I find out that the speech recognition works and it detect my speech. So the problem is that in SpeechTools.jm the result from the xml can not be load and is undefined.

我发现语音识别是有效的,它能检测到我的演讲。所以问题在于,在演讲工具中。jm的结果来自xml不能加载和未定义。

body = body.replace(/<\?.*?\?>/g, '');
console_log("debug", "----XML:\n" + body + "\n");
xml = new XML("<xml>" + body + "</xml>");
result = xml.result; //undefined

and my output from console_log

还有来自console_log的输出。

<result grammar="pizza_order">
  <interpretation grammar="pizza_order" confidence="100">
    <input mode="speech">pickup</input>
  </interpretation>
</result>

1 个解决方案

#1


2  

Okay, the speech recognition works the whole time (see edit). Real problem is that the whole script (SpeechTools.jm) is not working. They switched from mozilla javascript engine to google v8 without editing the script. However fixing the script is an javascript problem and has nothing to do with this question anymore.
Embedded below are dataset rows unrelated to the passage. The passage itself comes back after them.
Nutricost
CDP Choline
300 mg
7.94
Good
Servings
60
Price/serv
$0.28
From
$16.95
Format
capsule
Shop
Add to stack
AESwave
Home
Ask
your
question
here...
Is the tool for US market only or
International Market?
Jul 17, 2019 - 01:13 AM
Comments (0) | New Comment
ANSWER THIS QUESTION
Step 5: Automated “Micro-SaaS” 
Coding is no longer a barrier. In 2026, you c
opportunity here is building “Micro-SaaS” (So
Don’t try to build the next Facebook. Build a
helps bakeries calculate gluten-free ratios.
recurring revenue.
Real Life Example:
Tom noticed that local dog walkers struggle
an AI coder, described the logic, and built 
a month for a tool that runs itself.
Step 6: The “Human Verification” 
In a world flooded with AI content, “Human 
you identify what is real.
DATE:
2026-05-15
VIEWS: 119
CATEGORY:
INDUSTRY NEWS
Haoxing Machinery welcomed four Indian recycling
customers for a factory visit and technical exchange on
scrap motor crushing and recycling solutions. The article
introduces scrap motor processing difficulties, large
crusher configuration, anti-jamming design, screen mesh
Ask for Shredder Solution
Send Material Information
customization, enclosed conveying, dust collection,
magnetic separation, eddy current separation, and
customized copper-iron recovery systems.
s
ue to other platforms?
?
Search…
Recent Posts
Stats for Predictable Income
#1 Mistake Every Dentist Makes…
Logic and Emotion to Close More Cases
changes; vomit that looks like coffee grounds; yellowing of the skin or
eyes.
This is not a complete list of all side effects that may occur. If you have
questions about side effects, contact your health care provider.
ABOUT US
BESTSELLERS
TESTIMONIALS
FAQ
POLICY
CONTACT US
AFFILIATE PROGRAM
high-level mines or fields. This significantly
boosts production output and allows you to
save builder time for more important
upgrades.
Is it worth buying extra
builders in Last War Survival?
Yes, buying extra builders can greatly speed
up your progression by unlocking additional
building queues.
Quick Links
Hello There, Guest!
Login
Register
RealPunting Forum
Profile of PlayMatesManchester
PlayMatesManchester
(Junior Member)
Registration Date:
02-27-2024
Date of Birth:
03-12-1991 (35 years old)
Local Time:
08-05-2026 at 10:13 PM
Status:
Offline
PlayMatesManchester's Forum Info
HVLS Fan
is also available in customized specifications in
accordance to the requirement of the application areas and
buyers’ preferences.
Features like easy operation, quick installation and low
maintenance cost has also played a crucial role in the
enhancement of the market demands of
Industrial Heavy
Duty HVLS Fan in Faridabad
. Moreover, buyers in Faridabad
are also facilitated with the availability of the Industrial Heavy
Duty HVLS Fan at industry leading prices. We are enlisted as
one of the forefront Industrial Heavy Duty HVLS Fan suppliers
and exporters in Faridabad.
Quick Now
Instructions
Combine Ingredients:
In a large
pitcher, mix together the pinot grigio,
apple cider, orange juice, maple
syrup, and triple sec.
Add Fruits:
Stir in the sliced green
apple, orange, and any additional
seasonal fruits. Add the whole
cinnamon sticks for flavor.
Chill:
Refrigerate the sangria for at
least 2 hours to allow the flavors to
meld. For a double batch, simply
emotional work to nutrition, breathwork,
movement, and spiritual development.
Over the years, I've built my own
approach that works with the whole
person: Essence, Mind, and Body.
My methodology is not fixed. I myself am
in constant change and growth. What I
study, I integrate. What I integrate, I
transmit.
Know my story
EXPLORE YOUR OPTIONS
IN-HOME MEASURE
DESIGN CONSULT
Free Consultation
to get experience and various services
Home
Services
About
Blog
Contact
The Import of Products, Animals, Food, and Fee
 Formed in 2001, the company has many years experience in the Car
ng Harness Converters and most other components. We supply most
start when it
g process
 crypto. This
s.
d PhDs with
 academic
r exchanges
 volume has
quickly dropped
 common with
好的,语音识别一直都是有效的(见编辑)。真正的问题是整个脚本(演讲工具。jm)都不起作用。他们在不编辑脚本的情况下从mozilla javascript引擎切换到谷歌v8。但是,修复脚本是一个javascript问题,与此问题无关。

#1


2  

Okay, the speech recognition works the whole time (see edit). Real problem is that the whole script (SpeechTools.jm) is not working. They switched from mozilla javascript engine to google v8 without editing the script. However fixing the script is an javascript problem and has nothing to do with this question anymore.

好的,语音识别一直都是有效的(见编辑)。真正的问题是整个脚本(演讲工具。jm)都不起作用。他们在不编辑脚本的情况下从mozilla javascript引擎切换到谷歌v8。但是,修复脚本是一个javascript问题,与此问题无关。